### Records
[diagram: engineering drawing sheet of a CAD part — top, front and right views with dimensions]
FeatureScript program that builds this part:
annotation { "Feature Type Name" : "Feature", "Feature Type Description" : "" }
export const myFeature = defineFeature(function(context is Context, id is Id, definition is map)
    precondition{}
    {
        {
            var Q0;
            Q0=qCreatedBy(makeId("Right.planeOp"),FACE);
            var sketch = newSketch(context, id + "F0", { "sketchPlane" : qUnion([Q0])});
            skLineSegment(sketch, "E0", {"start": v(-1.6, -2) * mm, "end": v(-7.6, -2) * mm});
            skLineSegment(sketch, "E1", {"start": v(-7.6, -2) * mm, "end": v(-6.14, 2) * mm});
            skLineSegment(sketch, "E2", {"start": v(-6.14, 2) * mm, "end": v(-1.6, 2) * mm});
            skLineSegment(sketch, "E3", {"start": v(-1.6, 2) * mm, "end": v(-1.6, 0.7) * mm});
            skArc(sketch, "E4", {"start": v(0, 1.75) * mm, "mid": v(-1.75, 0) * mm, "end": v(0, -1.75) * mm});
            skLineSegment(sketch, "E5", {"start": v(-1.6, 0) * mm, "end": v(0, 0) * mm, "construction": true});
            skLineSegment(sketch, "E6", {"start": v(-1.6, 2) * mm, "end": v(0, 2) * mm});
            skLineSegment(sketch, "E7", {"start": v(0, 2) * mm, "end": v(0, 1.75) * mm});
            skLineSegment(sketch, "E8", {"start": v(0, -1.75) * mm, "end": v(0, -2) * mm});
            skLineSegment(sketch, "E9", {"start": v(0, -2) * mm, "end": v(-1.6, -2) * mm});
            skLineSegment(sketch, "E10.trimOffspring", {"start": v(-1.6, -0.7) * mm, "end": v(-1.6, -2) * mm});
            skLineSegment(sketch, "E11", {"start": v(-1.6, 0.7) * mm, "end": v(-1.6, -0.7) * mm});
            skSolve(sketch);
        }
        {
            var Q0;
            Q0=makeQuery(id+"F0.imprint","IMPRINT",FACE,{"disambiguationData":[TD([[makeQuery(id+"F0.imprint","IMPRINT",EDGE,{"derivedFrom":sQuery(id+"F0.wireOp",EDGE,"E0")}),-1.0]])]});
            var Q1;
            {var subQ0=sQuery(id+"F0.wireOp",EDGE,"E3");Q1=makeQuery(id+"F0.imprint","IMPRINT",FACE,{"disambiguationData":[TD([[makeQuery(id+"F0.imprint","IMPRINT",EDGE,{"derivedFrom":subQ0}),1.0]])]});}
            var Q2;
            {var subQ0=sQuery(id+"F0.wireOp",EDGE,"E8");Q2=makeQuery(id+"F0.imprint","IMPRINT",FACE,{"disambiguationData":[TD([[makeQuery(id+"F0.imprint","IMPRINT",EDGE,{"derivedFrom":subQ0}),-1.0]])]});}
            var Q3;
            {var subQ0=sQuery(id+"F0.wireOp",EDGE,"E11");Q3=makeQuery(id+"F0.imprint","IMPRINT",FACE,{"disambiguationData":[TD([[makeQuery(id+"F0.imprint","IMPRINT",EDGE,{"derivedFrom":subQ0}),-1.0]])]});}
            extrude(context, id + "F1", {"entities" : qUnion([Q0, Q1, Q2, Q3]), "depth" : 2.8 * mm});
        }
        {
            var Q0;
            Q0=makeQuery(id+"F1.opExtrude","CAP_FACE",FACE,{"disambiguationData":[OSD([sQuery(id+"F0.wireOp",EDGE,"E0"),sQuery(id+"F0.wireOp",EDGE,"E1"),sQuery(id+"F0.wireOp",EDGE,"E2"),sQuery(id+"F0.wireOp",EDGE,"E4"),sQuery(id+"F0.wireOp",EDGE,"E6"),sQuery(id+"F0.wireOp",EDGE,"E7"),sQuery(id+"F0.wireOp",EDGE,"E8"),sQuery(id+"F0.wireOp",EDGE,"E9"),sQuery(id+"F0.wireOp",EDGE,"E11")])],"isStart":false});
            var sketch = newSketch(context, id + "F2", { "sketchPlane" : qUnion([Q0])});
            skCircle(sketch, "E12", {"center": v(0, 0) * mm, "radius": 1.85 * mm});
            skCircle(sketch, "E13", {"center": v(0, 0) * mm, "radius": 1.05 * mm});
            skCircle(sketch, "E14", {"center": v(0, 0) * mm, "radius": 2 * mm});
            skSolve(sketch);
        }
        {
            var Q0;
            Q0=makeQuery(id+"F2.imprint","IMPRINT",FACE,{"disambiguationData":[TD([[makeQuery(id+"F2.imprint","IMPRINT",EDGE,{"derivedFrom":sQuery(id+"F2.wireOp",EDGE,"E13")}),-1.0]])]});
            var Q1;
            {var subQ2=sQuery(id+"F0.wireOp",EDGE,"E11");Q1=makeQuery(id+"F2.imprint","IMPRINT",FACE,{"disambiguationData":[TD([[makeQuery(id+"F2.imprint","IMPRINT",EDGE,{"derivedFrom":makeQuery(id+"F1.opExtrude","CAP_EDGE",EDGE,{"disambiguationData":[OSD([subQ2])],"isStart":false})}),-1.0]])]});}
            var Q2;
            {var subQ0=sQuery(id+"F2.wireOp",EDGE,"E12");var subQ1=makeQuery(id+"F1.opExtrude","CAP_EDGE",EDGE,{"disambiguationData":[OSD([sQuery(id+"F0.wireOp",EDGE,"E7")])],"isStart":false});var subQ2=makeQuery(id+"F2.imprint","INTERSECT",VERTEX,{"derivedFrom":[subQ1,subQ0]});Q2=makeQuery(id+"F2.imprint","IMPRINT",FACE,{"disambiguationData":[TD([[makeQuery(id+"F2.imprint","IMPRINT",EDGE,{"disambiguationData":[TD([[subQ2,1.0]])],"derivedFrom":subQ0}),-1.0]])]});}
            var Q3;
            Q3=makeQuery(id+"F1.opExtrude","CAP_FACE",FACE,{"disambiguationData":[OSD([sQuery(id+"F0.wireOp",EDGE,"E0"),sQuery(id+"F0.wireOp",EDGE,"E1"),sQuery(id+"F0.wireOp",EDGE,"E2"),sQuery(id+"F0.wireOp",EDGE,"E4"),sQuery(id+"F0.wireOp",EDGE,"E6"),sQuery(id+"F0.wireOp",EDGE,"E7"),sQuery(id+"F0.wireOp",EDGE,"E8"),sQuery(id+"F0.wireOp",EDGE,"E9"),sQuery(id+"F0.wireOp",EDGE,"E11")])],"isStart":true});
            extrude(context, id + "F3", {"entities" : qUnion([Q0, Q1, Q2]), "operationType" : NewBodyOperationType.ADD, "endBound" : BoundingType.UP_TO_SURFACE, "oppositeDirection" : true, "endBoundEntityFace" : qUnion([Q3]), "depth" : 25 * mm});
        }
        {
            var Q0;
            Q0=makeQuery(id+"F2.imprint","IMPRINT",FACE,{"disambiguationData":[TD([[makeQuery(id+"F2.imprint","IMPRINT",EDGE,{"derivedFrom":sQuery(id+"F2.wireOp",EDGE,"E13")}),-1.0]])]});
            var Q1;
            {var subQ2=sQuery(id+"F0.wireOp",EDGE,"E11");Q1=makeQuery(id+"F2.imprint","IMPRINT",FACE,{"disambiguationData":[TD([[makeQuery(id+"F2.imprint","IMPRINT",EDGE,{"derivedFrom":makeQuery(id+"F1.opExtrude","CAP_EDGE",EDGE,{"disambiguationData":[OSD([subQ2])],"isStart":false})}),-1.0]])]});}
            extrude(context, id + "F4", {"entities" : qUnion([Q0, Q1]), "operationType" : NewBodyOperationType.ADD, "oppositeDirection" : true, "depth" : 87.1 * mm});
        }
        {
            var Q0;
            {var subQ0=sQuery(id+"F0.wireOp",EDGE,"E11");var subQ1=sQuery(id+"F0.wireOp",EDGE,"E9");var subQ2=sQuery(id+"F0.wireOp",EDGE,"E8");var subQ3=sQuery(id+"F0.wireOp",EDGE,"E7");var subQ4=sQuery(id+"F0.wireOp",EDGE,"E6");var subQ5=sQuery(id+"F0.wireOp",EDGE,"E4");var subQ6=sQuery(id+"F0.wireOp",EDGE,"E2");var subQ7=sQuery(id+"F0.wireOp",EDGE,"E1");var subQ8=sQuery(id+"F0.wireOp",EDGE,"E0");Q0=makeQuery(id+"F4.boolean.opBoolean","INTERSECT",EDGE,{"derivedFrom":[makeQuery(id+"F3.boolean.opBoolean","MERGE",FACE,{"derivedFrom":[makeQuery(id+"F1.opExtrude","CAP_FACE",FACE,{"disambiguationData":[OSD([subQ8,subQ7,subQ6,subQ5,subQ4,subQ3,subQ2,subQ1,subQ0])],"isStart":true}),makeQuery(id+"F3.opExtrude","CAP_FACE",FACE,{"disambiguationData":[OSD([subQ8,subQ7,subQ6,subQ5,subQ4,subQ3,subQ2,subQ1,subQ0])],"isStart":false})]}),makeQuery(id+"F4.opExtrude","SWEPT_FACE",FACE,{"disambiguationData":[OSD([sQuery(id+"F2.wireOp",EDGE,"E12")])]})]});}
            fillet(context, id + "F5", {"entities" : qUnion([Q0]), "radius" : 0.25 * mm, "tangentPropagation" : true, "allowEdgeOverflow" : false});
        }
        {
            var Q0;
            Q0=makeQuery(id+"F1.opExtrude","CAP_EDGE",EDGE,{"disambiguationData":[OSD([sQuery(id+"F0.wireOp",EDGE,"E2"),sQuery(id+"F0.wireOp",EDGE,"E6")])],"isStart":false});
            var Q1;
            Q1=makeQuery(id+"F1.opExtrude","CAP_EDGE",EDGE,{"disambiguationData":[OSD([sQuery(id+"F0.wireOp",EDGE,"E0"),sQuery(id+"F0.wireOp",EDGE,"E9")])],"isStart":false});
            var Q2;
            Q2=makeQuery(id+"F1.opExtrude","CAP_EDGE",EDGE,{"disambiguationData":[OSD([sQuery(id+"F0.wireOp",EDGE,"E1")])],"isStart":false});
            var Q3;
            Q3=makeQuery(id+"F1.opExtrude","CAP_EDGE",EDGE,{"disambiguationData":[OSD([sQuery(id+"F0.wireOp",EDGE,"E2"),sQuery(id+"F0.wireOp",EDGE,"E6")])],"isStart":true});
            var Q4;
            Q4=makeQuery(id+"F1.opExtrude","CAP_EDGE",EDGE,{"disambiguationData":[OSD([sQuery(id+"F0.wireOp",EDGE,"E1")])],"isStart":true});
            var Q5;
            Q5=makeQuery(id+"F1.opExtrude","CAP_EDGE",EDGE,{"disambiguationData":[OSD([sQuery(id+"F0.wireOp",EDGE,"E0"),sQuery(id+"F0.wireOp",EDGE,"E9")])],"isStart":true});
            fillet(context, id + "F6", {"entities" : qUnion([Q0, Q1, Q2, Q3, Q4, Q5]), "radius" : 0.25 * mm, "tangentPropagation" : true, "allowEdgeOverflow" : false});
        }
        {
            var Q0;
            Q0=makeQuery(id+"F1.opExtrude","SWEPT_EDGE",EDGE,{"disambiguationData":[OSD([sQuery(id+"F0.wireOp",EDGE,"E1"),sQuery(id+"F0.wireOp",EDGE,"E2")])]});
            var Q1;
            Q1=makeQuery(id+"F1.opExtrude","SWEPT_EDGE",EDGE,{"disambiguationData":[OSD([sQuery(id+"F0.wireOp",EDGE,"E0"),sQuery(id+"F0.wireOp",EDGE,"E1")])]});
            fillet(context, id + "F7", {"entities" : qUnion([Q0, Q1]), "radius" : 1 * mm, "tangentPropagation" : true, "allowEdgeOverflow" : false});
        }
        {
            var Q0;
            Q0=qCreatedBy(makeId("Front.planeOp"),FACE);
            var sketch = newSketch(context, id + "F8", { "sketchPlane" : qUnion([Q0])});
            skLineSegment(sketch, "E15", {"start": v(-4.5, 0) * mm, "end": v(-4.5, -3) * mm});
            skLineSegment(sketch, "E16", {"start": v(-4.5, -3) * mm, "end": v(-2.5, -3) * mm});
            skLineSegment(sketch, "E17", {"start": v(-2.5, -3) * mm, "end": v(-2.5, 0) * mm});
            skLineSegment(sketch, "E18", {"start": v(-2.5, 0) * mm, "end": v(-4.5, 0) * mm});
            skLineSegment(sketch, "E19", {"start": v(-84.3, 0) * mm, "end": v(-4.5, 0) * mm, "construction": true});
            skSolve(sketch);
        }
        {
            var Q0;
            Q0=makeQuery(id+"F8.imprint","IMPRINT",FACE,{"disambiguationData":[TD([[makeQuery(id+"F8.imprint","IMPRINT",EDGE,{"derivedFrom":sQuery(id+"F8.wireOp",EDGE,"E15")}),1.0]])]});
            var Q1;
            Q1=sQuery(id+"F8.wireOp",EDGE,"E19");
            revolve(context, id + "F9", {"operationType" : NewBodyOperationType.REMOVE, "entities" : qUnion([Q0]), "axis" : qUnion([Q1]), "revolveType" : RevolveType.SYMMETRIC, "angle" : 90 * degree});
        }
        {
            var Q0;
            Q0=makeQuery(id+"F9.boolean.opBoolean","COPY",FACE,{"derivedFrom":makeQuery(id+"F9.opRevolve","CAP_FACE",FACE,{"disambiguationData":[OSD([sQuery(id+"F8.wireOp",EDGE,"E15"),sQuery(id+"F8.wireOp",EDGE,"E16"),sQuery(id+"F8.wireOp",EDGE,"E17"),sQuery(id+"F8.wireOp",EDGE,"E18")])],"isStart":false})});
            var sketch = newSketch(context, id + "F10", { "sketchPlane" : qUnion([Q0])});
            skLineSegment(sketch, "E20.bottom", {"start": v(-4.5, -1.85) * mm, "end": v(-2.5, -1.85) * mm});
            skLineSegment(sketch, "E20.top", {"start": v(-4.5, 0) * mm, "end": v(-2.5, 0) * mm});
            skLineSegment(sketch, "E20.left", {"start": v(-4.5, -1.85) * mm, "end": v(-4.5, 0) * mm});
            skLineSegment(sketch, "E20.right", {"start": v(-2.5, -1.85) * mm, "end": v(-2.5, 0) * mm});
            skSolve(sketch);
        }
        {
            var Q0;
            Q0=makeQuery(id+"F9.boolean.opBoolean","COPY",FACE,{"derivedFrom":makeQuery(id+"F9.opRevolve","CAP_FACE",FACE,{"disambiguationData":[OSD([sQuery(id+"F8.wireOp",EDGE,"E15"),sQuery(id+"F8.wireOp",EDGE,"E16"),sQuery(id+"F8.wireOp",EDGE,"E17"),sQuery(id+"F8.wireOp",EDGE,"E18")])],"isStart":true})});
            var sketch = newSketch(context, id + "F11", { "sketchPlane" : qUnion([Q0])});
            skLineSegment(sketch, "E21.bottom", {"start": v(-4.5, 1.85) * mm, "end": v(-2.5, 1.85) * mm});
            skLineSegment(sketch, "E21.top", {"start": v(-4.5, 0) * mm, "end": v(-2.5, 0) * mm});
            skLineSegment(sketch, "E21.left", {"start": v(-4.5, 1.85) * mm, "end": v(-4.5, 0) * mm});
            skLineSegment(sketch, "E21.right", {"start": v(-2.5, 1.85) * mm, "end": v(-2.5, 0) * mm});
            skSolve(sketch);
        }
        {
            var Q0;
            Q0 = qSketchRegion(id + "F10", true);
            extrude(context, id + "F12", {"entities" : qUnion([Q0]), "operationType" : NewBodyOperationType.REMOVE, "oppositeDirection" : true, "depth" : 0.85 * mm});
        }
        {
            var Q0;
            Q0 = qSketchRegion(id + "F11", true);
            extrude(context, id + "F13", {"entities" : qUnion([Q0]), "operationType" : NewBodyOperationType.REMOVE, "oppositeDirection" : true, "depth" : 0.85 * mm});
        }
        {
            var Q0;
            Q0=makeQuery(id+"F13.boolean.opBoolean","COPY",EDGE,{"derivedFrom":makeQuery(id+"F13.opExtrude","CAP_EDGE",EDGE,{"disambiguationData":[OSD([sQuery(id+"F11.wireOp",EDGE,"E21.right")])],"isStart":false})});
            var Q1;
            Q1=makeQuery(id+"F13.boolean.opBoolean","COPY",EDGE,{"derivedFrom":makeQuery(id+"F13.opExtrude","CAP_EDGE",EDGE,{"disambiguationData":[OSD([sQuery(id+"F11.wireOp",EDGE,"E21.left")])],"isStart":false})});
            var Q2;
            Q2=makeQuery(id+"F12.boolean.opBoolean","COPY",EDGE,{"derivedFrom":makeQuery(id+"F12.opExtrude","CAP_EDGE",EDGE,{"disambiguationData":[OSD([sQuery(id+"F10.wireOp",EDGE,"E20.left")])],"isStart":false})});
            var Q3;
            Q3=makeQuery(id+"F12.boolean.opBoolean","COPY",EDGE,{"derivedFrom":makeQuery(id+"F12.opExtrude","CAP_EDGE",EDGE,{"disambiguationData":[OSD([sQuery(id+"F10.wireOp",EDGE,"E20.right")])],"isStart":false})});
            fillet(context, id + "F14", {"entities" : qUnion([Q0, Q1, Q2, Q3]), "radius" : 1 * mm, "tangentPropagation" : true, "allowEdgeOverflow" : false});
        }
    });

### Exercise aim
Express the material as a JSON list of strings, one string per line, starting at the first line of the material and ending at the line that contains "v(-1.75, 0) *", with both of these lines included. Leave out blank lines.

### Finished task
[
  "[diagram: engineering drawing sheet of a CAD part — top, front and right views with dimensions]",
  "FeatureScript program that builds this part:",
  "annotation { \"Feature Type Name\" : \"Feature\", \"Feature Type Description\" : \"\" }",
  "export const myFeature = defineFeature(function(context is Context, id is Id, definition is map)",
  "    precondition{}",
  "    {",
  "        {",
  "            var Q0;",
  "            Q0=qCreatedBy(makeId(\"Right.planeOp\"),FACE);",
  "            var sketch = newSketch(context, id + \"F0\", { \"sketchPlane\" : qUnion([Q0])});",
  "            skLineSegment(sketch, \"E0\", {\"start\": v(-1.6, -2) * mm, \"end\": v(-7.6, -2) * mm});",
  "            skLineSegment(sketch, \"E1\", {\"start\": v(-7.6, -2) * mm, \"end\": v(-6.14, 2) * mm});",
  "            skLineSegment(sketch, \"E2\", {\"start\": v(-6.14, 2) * mm, \"end\": v(-1.6, 2) * mm});",
  "            skLineSegment(sketch, \"E3\", {\"start\": v(-1.6, 2) * mm, \"end\": v(-1.6, 0.7) * mm});",
  "            skArc(sketch, \"E4\", {\"start\": v(0, 1.75) * mm, \"mid\": v(-1.75, 0) * mm, \"end\": v(0, -1.75) * mm});"
]